蘇曉檣不明白這樣子的路明非活著有什麼意思,他好像只是活在別人的目光下,渴求著一點點關懷,僅僅用零食就能換來他對自己的歌功頌德,這讓蘇曉檣有一種說不出來的悲哀。

但是現在不一樣了,是從什麼時候開始不一樣的呢?

“放心,我會活下來的。”

近在咫尺的聲音讓蘇曉檣回過頭,她能清晰地看見路明非擋在了怪物的必經之路上,整個右手都被怪物的利爪刺穿,這才讓她能逃出生天。

眼角的淚水隨著頭髮的飛舞在空氣中消散,她知道現在該她來救這位從天而降的英雄了。

“給我滾開!”

擋下唐治的又一次利爪後,路明非踹在了唐治的下腹,藉著力道終於脫離了他的威脅,右手已經沒有了知覺,看著下意識抽搐著的手掌,血管與碎骨和翻絞著的肌肉混在一起。

“真狼狽啊,我已經多久沒有被逼到這種地步了,說到底還得手裡有武器才行啊,我出來救什麼人呢。”

嘴角扯出一個嘲諷的笑容,到底是不可能看著熟悉的人死在面前,就像他不願意讓那個少女投身火焰點燃自己,他不願意看著月之公主悲慘地死在月光照耀不到的地底,他不願意可愛的小蛇人就這麼自絕於自己的絕望中。

如果有能力救救他們,路明非會竭盡全力,這是他在交界地這塊瘋狂的土地上為數不多的眷戀。一如她們,也一如蘇曉檣。

“哥哥,回想起你的權與力吧。”

“閉嘴!”

恍惚間,路明非好像又看見了那個名為路鳴澤的男孩,他半坐在窗臺之上,夕陽穿過他的身子照在房間裡的自己身上,溫暖卻又轉瞬即逝。

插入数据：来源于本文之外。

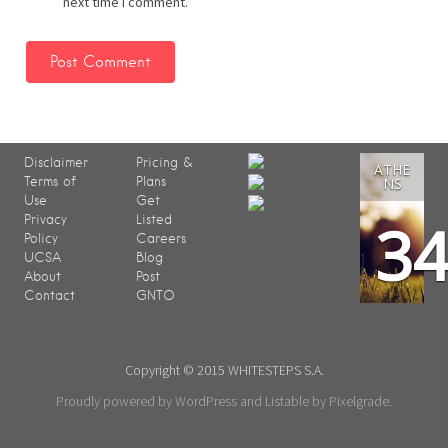
next time I comment.
Disclaimer
Pricing &
ATHE
Terms of
Plans
NS
Use
Get
3
Privacy
Listed
Policy
Careers
UCSA
Blog
About
Post
Contact
GNTO
Copyright © 2015 WHITESTEPS S.A.
Proudly powered by WordPress
and
Listable
by
Pixelgrade
.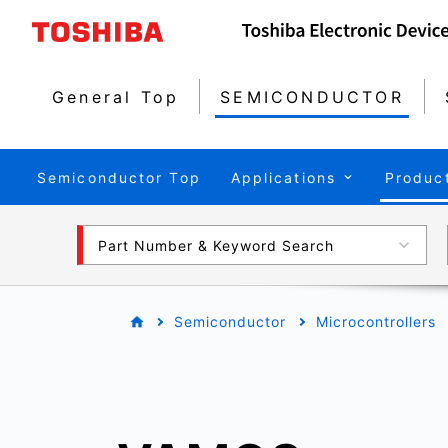
General Top
SEMICONDUCTOR
Semiconductor Top
Applications
Produc
Part Number & Keyword Search
Semiconductor
Microcontrollers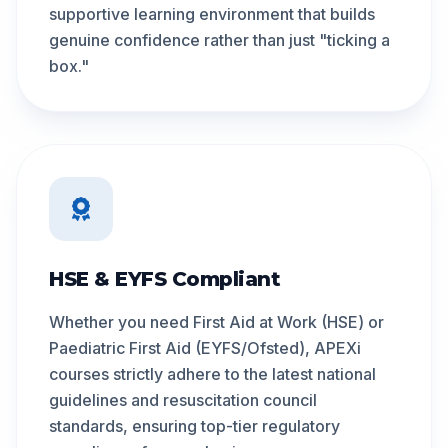
supportive learning environment that builds
genuine confidence rather than just "ticking a
box."
HSE & EYFS Compliant
Whether you need First Aid at Work (HSE) or
Paediatric First Aid (EYFS/Ofsted), APEXi
courses strictly adhere to the latest national
guidelines and resuscitation council
standards, ensuring top-tier regulatory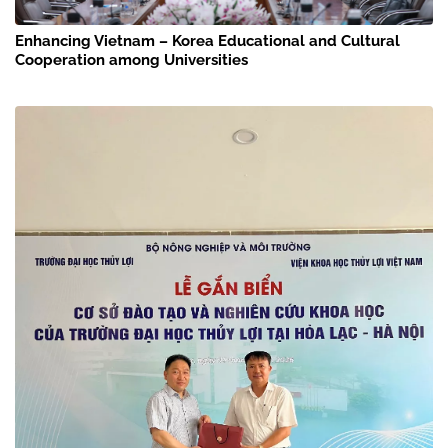
Enhancing Vietnam – Korea Educational and Cultural
Cooperation among Universities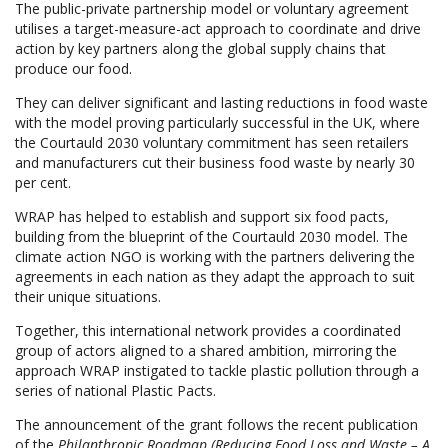
The public-private partnership model or voluntary agreement
utilises a target-measure-act approach to coordinate and drive
action by key partners along the global supply chains that
produce our food.
They can deliver significant and lasting reductions in food waste
with the model proving particularly successful in the UK, where
the Courtauld 2030 voluntary commitment has seen retailers
and manufacturers cut their business food waste by nearly 30
per cent.
WRAP has helped to establish and support six food pacts,
building from the blueprint of the Courtauld 2030 model. The
climate action NGO is working with the partners delivering the
agreements in each nation as they adapt the approach to suit
their unique situations.
Together, this international network provides a coordinated
group of actors aligned to a shared ambition, mirroring the
approach WRAP instigated to tackle plastic pollution through a
series of national Plastic Pacts.
The announcement of the grant follows the recent publication
of the
Philanthropic Roadmap (Reducing Food Loss and Waste – A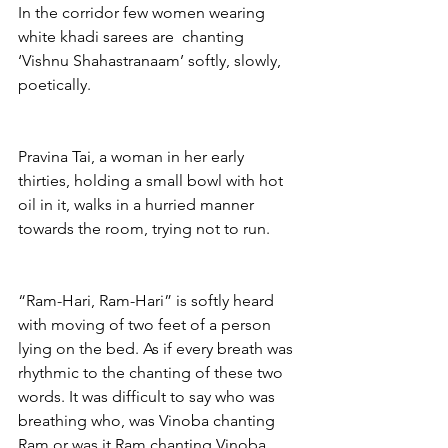
In the corridor few women wearing 
white khadi sarees are  chanting 
‘Vishnu Shahastranaam’ softly, slowly, 
poetically.
Pravina Tai, a woman in her early 
thirties, holding a small bowl with hot 
oil in it, walks in a hurried manner 
towards the room, trying not to run.
“Ram-Hari, Ram-Hari” is softly heard 
with moving of two feet of a person 
lying on the bed. As if every breath was 
rhythmic to the chanting of these two 
words. It was difficult to say who was 
breathing who, was Vinoba chanting 
Ram or was it Ram chanting Vinoba.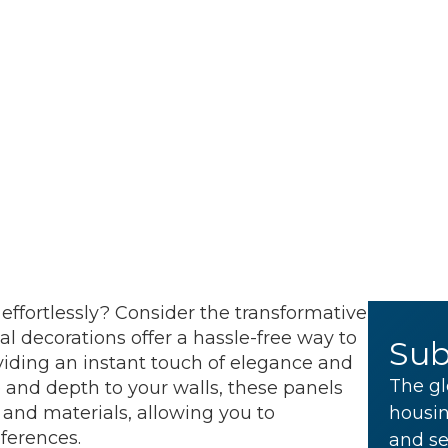
effortlessly? Consider the transformative
l decorations offer a hassle-free way to
Sub
viding an instant touch of elegance and
The gl
 and depth to your walls, these panels
 and materials, allowing you to
housin
eferences.
and se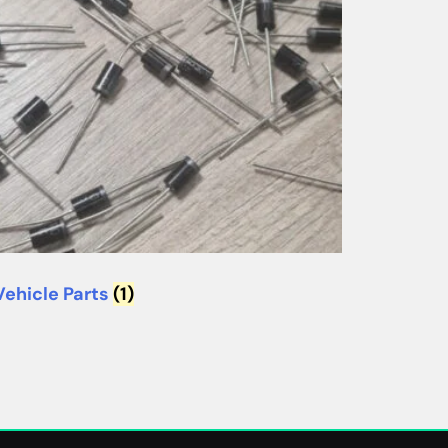
Vehicle Parts
(1)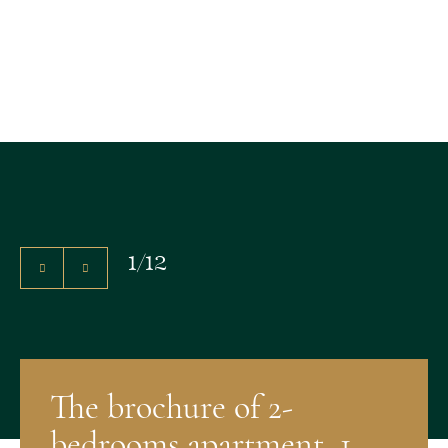
1
/
12
The brochure of 2-
bedrooms apartment, 1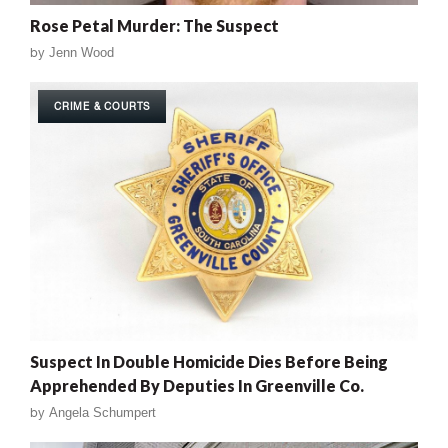
Rose Petal Murder: The Suspect
by
Jenn Wood
CRIME & COURTS
Suspect In Double Homicide Dies Before Being
Apprehended By Deputies In Greenville Co.
by
Angela Schumpert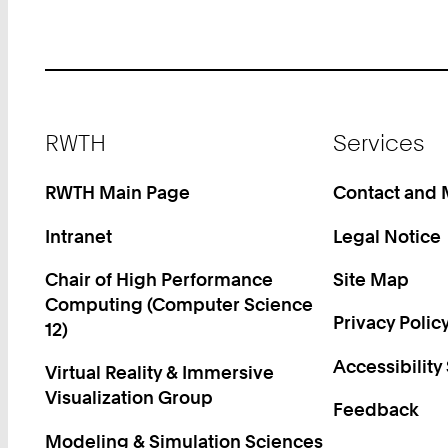
Footer
RWTH
Services
RWTH Main Page
Contact and
Intranet
Legal Notice
Chair of High Performance
Site Map
Computing (Computer Science
Privacy Polic
12)
Accessibility
Virtual Reality & Immersive
Visualization Group
Feedback
Modeling & Simulation Sciences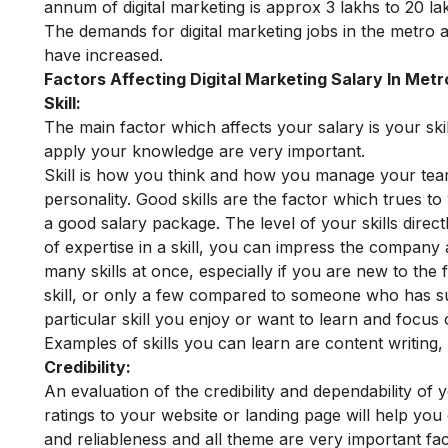
annum of digital marketing is approx 3 lakhs to 20 l
The demands for digital marketing jobs in the metro a
have increased.
Factors Affecting Digital Marketing Salary In Metr
Skill:
The main factor which affects your salary is your sk
apply your knowledge are very important.
Skill is how you think and how you manage your te
personality. Good skills are the factor which trues
a good salary package.
The level of your skills dire
of expertise in a skill, you can impress the company
many skills at once, especially if you are new to th
skill, or only a few compared to someone who has surf
particular skill you enjoy or want to learn and focus o
Examples of skills you can learn are content writing,
Credibility:
An evaluation of the credibility and dependability of 
ratings to your website or landing page will help you c
and reliableness and all theme are very important fa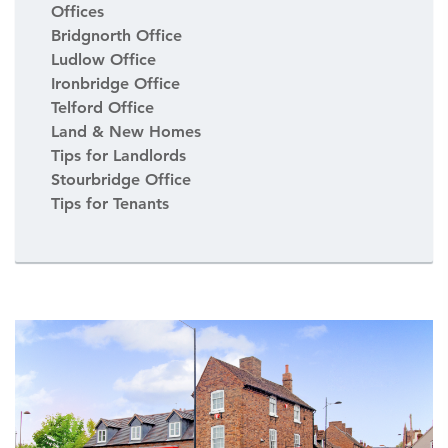
Offices
Bridgnorth Office
Ludlow Office
Ironbridge Office
Telford Office
Land & New Homes
Tips for Landlords
Stourbridge Office
Tips for Tenants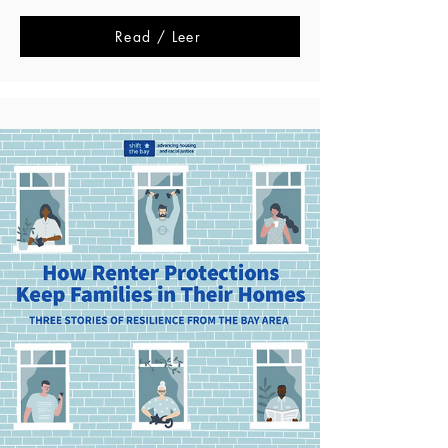
Read / Leer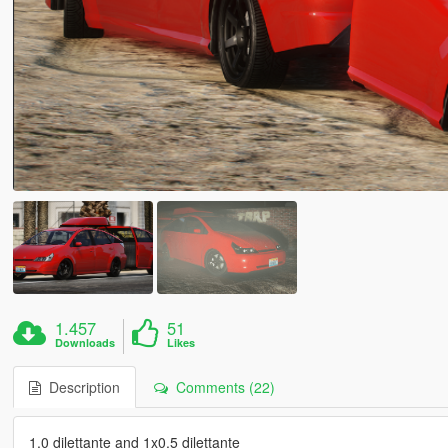
1.457
51
Downloads
Likes
Description
Comments (22)
1.0 dilettante and 1x0.5 dilettante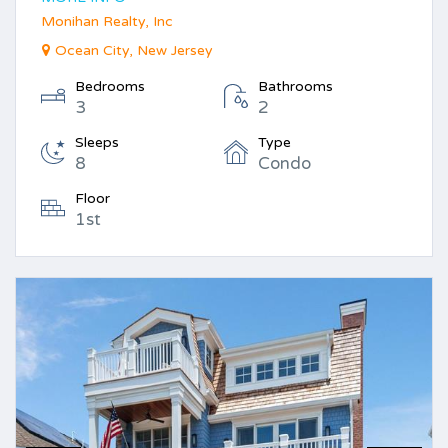
Monihan Realty, Inc
Ocean City, New Jersey
Bedrooms
Bathrooms
3
2
Sleeps
Type
8
Condo
Floor
1st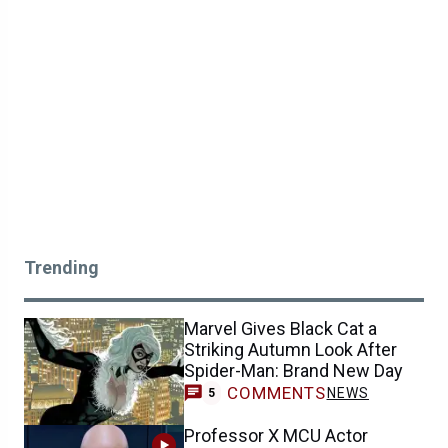
Trending
Marvel Gives Black Cat a
Striking Autumn Look After
Spider-Man: Brand New Day
COMMENTS
NEWS
5
Professor X MCU Actor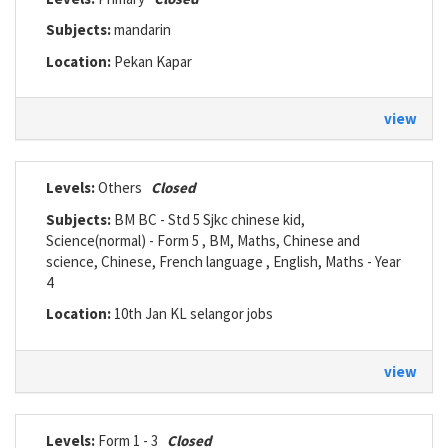
Subjects:
mandarin
Location:
Pekan Kapar
view
Levels:
Others
Closed
Subjects:
BM BC - Std 5 Sjkc chinese kid,
Science(normal) - Form 5 , BM, Maths, Chinese and
science, Chinese, French language , English, Maths - Year
4
Location:
10th Jan KL selangor jobs
view
Levels:
Form 1 - 3
Closed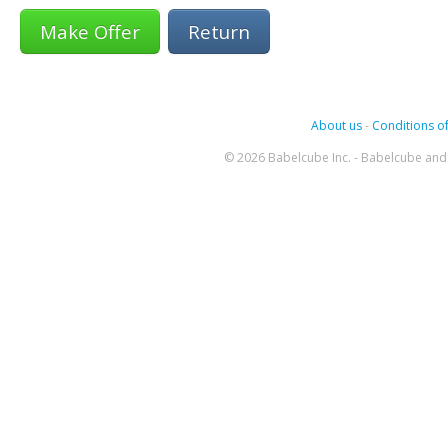
Return
About us
-
Conditions of
© 2026 Babelcube Inc. - Babelcube and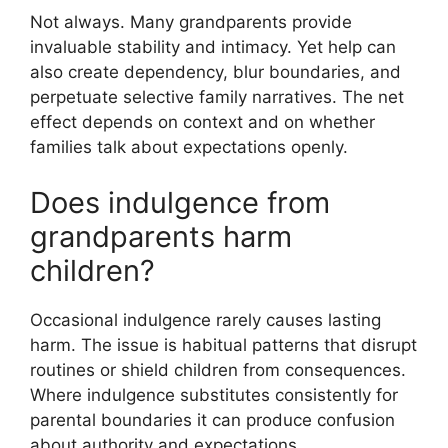
Not always. Many grandparents provide
invaluable stability and intimacy. Yet help can
also create dependency, blur boundaries, and
perpetuate selective family narratives. The net
effect depends on context and on whether
families talk about expectations openly.
Does indulgence from
grandparents harm
children?
Occasional indulgence rarely causes lasting
harm. The issue is habitual patterns that disrupt
routines or shield children from consequences.
Where indulgence substitutes consistently for
parental boundaries it can produce confusion
about authority and expectations.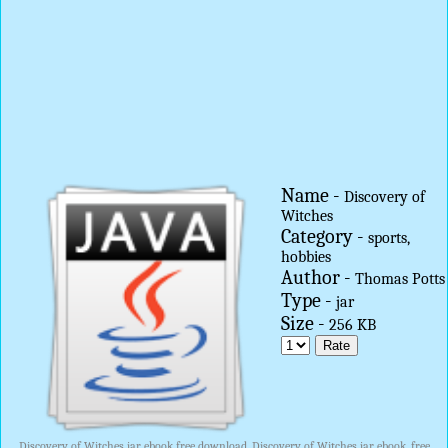
Name -
Discovery of
Witches
Category -
sports,
hobbies
Author -
Thomas Potts
Type -
jar
Size -
256 KB
Discovery of Witches jar ebook free download, Discovery of Witches jar ebook, free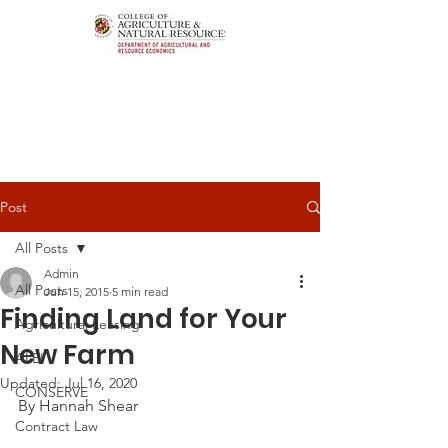
Post
All Posts
Admin
All Posts
Jun 15, 2015
5 min read
Finding Land for Your
Agricultural Leasing
New Farm
ALEI
Updated:
Jul 16, 2020
CONSERVE
By Hannah Shear
Contract Law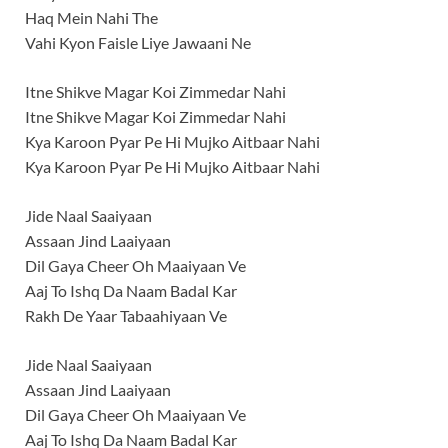
Haq Mein Nahi The
Vahi Kyon Faisle Liye Jawaani Ne
Itne Shikve Magar Koi Zimmedar Nahi
Itne Shikve Magar Koi Zimmedar Nahi
Kya Karoon Pyar Pe Hi Mujko Aitbaar Nahi
Kya Karoon Pyar Pe Hi Mujko Aitbaar Nahi
Jide Naal Saaiyaan
Assaan Jind Laaiyaan
Dil Gaya Cheer Oh Maaiyaan Ve
Aaj To Ishq Da Naam Badal Kar
Rakh De Yaar Tabaahiyaan Ve
Jide Naal Saaiyaan
Assaan Jind Laaiyaan
Dil Gaya Cheer Oh Maaiyaan Ve
Aaj To Ishq Da Naam Badal Kar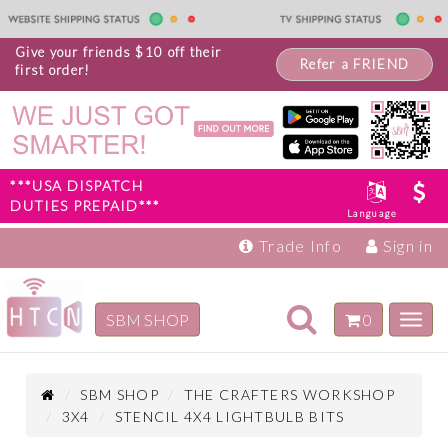
Give your friends $10 off their
Refer a FRIEND
first order!
***USA DISPATCH
DUTIES PREPAID***
Language
Trade Info
Sign in
Toggle
SBM SHOP
0
Toggl
navigation
navig
Inspiration
Products
SBM SHOP
THE CRAFTERS WORKSHOP
3X4
STENCIL 4X4 LIGHTBULB BITS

璀璨的黃金在小巷中亮起,隨之而來的是奔湧的雷霆,在過去,“黃金”葛德文戰勝古龍弗爾桑克斯,隨後化敵為友──此為王城古龍信仰的起源。

信仰著古龍的羅德爾騎士們用著璀璨黃金的雷霆,據說這是“黃金”葛德文從古龍那赤紅的雷霆中改造而來,能夠讓人類也自由使用。

騎士們向葛德文祈禱,也向古龍們祈禱,而雷霆正是回應。

聚集的雷電在路明非的左手中拉出一杆長槍,像是投標槍一般擲出。此刻,快若雷霆再也不是一種誇張的修辭,雷霆長槍根本無法被抓住飛行軌跡,直接砸在了唐治的胸口,隨後像是從地上生長出一棵雷霆大樹,在夜空中一閃而逝。